About this exercise: Rewrite the rows from the start up to and including the line with "Comparing the boxes", changing every "chart" to "graph" and leaving everything else as it is. Return only those rows.

Data shown:

++++

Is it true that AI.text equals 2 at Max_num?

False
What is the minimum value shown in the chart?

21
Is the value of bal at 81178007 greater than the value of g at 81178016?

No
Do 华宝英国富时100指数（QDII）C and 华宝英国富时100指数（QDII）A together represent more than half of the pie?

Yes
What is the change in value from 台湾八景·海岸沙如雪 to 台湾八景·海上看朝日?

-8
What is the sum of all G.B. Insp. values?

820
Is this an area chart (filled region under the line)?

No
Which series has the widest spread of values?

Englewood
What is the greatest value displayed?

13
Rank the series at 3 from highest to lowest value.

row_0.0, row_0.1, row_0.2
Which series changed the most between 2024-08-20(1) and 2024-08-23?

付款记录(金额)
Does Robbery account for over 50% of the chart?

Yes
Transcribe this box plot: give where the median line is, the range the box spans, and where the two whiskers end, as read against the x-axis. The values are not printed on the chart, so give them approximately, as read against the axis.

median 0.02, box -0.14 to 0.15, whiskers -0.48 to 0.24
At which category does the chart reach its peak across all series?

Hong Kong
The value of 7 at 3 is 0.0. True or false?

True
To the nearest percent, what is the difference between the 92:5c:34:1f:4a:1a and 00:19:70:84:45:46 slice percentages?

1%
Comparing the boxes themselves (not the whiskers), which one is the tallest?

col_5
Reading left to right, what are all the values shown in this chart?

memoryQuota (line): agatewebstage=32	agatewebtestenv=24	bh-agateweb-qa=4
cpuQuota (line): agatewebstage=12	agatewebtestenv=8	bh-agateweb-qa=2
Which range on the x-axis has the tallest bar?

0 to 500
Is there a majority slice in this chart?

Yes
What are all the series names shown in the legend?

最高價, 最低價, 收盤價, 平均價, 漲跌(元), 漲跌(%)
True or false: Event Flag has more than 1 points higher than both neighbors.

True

++++

Answer section:
Is it true that AI.text equals 2 at Max_num?

False
What is the minimum value shown in the graph?

21
Is the value of bal at 81178007 greater than the value of g at 81178016?

No
Do 华宝英国富时100指数（QDII）C and 华宝英国富时100指数（QDII）A together represent more than half of the pie?

Yes
What is the change in value from 台湾八景·海岸沙如雪 to 台湾八景·海上看朝日?

-8
What is the sum of all G.B. Insp. values?

820
Is this an area graph (filled region under the line)?

No
Which series has the widest spread of values?

Englewood
What is the greatest value displayed?

13
Rank the series at 3 from highest to lowest value.

row_0.0, row_0.1, row_0.2
Which series changed the most between 2024-08-20(1) and 2024-08-23?

付款记录(金额)
Does Robbery account for over 50% of the graph?

Yes
Transcribe this box plot: give where the median line is, the range the box spans, and where the two whiskers end, as read against the x-axis. The values are not printed on the graph, so give them approximately, as read against the axis.

median 0.02, box -0.14 to 0.15, whiskers -0.48 to 0.24
At which category does the graph reach its peak across all series?

Hong Kong
The value of 7 at 3 is 0.0. True or false?

True
To the nearest percent, what is the difference between the 92:5c:34:1f:4a:1a and 00:19:70:84:45:46 slice percentages?

1%
Comparing the boxes themselves (not the whiskers), which one is the tallest?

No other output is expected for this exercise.